■ **WHAT IS REQUIRED**
When you reach the line containing "Mark Bowytz" in the records below, start copying exactly, and stop once you have copied the line containing "calls to your".

+---+

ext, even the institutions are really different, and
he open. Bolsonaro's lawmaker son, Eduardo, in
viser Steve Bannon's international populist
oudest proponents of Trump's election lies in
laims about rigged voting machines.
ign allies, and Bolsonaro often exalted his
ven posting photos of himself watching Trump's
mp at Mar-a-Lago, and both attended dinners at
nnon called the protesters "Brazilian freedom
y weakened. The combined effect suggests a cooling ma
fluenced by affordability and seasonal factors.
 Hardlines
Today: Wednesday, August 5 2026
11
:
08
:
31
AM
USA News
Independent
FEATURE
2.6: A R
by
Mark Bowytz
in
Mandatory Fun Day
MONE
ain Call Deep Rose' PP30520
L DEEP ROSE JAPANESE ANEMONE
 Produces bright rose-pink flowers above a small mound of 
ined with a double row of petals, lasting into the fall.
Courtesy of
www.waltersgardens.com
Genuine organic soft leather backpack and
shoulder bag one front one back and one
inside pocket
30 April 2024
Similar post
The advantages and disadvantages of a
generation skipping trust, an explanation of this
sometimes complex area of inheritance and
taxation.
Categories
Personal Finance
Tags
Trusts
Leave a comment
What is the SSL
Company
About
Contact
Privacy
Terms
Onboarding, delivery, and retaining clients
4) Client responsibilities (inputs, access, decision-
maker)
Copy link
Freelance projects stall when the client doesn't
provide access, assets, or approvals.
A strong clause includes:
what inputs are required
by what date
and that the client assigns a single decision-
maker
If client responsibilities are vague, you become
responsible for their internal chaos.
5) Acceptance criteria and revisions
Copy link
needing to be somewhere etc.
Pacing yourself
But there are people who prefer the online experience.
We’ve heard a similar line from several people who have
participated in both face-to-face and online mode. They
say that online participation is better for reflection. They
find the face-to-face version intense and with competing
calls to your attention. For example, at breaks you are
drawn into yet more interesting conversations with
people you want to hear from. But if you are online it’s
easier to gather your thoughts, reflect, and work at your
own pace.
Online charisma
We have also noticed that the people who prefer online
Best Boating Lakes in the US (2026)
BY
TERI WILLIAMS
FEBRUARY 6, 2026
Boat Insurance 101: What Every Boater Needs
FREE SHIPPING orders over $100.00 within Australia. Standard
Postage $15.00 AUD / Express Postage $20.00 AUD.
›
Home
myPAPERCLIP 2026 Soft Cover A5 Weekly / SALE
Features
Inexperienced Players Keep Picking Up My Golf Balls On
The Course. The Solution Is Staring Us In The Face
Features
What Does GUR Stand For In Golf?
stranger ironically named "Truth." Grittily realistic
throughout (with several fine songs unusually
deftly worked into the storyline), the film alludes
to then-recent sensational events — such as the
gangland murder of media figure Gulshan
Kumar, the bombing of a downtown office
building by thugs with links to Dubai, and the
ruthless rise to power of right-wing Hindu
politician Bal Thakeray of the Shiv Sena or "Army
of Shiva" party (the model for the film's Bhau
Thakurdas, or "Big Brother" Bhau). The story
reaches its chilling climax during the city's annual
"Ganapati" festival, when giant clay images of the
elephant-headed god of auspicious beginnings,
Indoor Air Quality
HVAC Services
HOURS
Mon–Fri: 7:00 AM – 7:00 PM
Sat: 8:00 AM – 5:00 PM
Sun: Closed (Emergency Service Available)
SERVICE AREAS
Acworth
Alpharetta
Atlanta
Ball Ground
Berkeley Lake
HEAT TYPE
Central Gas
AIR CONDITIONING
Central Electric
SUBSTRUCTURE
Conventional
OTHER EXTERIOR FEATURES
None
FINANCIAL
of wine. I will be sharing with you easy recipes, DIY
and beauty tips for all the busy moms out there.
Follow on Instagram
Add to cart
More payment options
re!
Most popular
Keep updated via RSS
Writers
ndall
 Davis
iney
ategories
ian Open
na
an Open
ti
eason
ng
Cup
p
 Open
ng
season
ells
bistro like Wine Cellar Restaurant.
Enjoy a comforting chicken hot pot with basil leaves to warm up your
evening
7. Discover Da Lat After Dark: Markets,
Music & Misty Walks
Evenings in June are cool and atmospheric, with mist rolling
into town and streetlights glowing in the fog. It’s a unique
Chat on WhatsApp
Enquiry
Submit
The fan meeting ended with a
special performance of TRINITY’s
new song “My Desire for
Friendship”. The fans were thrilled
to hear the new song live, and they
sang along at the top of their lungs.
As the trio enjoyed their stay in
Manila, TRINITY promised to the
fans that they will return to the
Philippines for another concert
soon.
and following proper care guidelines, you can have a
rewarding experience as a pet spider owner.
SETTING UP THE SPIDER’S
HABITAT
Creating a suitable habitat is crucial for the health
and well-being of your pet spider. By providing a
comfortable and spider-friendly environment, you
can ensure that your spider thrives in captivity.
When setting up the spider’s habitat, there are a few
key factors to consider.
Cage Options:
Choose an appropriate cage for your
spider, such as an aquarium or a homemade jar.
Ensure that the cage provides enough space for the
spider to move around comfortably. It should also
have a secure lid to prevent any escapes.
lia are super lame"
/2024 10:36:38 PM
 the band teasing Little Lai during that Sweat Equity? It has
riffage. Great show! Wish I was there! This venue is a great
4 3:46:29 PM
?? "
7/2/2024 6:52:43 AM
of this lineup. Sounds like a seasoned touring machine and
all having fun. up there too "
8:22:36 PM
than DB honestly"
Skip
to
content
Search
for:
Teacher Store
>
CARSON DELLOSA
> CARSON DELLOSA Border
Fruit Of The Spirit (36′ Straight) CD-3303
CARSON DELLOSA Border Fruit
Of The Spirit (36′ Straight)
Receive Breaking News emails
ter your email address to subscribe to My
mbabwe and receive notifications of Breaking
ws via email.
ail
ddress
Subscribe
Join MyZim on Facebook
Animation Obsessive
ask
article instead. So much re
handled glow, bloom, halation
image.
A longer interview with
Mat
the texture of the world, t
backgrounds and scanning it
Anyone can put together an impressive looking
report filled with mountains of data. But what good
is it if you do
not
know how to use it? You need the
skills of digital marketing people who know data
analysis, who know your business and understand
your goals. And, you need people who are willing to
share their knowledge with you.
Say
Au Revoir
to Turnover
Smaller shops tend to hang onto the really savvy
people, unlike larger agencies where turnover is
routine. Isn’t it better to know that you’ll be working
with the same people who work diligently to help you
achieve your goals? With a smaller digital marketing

+---+

■ **RESULT OF THE TASK**
Mark Bowytz
in
Mandatory Fun Day
MONE
ain Call Deep Rose' PP30520
L DEEP ROSE JAPANESE ANEMONE
 Produces bright rose-pink flowers above a small mound of 
ined with a double row of petals, lasting into the fall.
Courtesy of
www.waltersgardens.com
Genuine organic soft leather backpack and
shoulder bag one front one back and one
inside pocket
30 April 2024
Similar post
The advantages and disadvantages of a
generation skipping trust, an explanation of this
sometimes complex area of inheritance and
taxation.
Categories
Personal Finance
Tags
Trusts
Leave a comment
What is the SSL
Company
About
Contact
Privacy
Terms
Onboarding, delivery, and retaining clients
4) Client responsibilities (inputs, access, decision-
maker)
Copy link
Freelance projects stall when the client doesn't
provide access, assets, or approvals.
A strong clause includes:
what inputs are required
by what date
and that the client assigns a single decision-
maker
If client responsibilities are vague, you become
responsible for their internal chaos.
5) Acceptance criteria and revisions
Copy link
needing to be somewhere etc.
Pacing yourself
But there are people who prefer the online experience.
We’ve heard a similar line from several people who have
participated in both face-to-face and online mode. They
say that online participation is better for reflection. They
find the face-to-face version intense and with competing
calls to your attention. For example, at breaks you are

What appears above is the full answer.